_Extracted entries:_
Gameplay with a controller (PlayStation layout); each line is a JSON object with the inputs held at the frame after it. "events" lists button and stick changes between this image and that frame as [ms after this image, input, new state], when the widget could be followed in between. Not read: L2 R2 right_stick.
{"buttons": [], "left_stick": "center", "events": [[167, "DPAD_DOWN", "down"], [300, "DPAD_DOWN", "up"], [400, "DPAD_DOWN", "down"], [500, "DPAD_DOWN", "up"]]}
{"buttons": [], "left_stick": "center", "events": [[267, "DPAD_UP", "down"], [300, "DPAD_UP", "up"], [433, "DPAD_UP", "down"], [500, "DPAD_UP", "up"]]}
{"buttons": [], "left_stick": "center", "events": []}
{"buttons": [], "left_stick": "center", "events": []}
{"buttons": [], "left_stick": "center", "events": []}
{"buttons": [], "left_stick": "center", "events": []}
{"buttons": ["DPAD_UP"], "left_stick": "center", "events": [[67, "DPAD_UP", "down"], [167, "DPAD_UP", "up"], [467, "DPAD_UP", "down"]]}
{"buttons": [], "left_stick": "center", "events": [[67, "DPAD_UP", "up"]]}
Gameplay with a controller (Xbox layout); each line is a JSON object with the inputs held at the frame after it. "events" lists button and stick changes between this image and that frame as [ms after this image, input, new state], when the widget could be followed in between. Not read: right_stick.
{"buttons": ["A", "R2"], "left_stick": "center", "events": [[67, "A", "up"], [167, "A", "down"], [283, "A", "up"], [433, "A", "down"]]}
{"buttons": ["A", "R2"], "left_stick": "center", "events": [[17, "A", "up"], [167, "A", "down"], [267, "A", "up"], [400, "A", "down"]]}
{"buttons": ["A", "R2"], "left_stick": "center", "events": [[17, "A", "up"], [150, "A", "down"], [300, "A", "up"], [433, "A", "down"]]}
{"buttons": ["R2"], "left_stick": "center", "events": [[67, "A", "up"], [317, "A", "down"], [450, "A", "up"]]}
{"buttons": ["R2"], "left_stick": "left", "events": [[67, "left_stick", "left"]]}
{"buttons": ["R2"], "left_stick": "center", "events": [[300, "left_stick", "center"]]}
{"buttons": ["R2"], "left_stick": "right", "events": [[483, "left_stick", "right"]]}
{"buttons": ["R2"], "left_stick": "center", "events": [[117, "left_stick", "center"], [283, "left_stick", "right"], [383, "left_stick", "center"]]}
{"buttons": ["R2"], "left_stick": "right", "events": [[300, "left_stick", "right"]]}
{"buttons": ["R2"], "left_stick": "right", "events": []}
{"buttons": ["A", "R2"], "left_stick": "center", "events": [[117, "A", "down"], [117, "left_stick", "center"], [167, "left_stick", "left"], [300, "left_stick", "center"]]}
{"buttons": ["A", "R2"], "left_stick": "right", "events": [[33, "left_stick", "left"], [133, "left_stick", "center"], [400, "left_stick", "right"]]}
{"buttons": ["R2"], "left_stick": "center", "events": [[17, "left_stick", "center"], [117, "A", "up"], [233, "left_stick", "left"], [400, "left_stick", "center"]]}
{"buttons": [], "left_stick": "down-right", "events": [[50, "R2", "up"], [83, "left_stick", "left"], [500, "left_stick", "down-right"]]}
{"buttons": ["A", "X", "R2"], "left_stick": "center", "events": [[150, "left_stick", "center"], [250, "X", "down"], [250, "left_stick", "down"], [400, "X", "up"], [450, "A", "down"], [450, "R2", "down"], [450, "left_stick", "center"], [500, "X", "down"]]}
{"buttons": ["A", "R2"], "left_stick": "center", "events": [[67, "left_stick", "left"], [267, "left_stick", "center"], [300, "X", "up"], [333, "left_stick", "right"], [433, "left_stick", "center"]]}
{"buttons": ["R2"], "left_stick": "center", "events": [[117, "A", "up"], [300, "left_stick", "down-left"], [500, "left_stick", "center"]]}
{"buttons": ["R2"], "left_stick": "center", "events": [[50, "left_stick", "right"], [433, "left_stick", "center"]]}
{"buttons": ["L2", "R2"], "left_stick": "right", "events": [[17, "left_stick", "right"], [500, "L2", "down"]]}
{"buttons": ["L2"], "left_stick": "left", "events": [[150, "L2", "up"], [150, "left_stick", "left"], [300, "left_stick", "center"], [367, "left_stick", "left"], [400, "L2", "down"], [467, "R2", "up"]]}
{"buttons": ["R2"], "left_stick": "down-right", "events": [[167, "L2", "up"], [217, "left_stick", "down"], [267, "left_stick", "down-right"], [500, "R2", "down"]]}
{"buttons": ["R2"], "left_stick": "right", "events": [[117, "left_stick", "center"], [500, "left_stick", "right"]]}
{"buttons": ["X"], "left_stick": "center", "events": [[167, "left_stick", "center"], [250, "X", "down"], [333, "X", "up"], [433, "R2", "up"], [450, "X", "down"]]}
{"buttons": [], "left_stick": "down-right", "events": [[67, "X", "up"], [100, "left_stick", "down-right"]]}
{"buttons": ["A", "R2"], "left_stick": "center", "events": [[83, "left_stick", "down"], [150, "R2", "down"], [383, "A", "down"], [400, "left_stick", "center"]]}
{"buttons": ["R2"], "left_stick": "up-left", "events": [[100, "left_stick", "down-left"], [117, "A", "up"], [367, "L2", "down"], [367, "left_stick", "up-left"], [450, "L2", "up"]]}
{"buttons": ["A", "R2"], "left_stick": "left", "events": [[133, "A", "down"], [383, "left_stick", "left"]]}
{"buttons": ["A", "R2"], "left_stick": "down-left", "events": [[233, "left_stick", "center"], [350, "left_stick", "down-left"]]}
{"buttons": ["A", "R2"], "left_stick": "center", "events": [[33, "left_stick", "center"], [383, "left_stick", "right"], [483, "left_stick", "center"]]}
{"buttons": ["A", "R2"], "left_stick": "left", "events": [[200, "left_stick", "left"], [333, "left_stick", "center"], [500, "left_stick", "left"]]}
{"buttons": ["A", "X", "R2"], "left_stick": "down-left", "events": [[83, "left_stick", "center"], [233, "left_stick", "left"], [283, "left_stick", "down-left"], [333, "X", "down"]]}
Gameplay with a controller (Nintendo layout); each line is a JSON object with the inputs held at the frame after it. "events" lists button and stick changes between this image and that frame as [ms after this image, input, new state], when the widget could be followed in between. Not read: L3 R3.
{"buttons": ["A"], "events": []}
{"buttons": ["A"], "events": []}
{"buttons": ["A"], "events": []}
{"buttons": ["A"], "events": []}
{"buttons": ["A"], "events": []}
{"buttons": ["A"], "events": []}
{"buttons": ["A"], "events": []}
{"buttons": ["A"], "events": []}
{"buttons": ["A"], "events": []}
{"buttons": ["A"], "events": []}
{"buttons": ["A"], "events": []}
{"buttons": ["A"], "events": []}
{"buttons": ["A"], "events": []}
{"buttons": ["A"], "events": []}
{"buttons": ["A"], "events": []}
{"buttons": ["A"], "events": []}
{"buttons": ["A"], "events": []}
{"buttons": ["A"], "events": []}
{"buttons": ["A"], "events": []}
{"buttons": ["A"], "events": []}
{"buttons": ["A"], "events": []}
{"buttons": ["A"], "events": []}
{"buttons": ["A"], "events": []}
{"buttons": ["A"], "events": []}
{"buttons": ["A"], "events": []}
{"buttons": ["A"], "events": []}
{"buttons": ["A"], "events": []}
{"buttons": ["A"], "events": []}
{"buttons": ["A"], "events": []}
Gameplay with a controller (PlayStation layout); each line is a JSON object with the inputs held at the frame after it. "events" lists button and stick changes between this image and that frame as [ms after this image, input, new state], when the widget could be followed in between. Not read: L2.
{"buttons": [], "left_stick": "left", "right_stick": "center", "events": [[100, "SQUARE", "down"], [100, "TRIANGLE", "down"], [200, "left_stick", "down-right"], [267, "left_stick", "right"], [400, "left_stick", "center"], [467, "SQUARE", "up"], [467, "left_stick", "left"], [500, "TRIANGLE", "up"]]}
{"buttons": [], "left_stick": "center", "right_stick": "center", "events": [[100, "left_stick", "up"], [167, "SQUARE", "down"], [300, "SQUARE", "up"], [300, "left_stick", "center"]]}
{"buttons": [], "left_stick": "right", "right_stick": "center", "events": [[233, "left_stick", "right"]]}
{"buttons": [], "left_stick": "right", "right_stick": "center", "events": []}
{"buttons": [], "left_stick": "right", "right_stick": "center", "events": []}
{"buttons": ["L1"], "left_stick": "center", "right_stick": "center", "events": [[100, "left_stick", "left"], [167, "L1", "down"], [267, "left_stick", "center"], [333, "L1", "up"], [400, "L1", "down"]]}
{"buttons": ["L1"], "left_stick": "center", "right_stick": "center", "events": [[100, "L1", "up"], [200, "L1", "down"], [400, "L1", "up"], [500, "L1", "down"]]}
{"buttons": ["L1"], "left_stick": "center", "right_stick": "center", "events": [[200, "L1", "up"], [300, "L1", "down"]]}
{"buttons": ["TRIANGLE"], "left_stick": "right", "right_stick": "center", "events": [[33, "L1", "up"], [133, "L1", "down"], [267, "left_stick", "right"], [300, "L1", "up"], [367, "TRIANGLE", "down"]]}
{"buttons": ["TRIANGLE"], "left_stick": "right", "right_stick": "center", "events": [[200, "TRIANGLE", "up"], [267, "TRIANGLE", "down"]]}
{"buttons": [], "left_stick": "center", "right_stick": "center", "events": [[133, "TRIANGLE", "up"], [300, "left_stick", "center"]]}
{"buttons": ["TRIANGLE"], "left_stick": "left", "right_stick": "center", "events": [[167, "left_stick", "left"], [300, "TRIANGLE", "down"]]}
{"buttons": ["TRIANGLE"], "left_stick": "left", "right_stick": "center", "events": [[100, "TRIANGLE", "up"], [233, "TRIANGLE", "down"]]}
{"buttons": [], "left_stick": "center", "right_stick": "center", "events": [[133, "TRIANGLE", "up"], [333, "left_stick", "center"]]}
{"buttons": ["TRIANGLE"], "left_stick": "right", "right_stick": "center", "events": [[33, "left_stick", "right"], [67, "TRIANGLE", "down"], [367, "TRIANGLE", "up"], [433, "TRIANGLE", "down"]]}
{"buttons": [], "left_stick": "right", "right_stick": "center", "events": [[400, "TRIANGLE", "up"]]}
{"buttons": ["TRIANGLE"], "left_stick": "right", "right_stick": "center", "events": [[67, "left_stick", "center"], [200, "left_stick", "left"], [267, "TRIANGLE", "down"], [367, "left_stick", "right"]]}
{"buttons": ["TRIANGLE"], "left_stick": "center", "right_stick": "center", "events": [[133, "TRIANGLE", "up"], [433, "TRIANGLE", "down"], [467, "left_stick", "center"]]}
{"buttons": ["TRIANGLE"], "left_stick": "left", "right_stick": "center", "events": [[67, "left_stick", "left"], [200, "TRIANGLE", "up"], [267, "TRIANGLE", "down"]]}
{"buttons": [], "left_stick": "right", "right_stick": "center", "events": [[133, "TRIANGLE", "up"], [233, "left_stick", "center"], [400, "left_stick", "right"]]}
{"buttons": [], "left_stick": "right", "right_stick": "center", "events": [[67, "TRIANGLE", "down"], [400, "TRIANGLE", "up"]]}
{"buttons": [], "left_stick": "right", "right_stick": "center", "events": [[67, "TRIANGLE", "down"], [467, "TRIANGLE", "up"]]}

_Your objective:_ Which lines in the listing above include the string "SQUARE"? Copy each of them.

_Reply:_
{"buttons": [], "left_stick": "left", "right_stick": "center", "events": [[100, "SQUARE", "down"], [100, "TRIANGLE", "down"], [200, "left_stick", "down-right"], [267, "left_stick", "right"], [400, "left_stick", "center"], [467, "SQUARE", "up"], [467, "left_stick", "left"], [500, "TRIANGLE", "up"]]}
{"buttons": [], "left_stick": "center", "right_stick": "center", "events": [[100, "left_stick", "up"], [167, "SQUARE", "down"], [300, "SQUARE", "up"], [300, "left_stick", "center"]]}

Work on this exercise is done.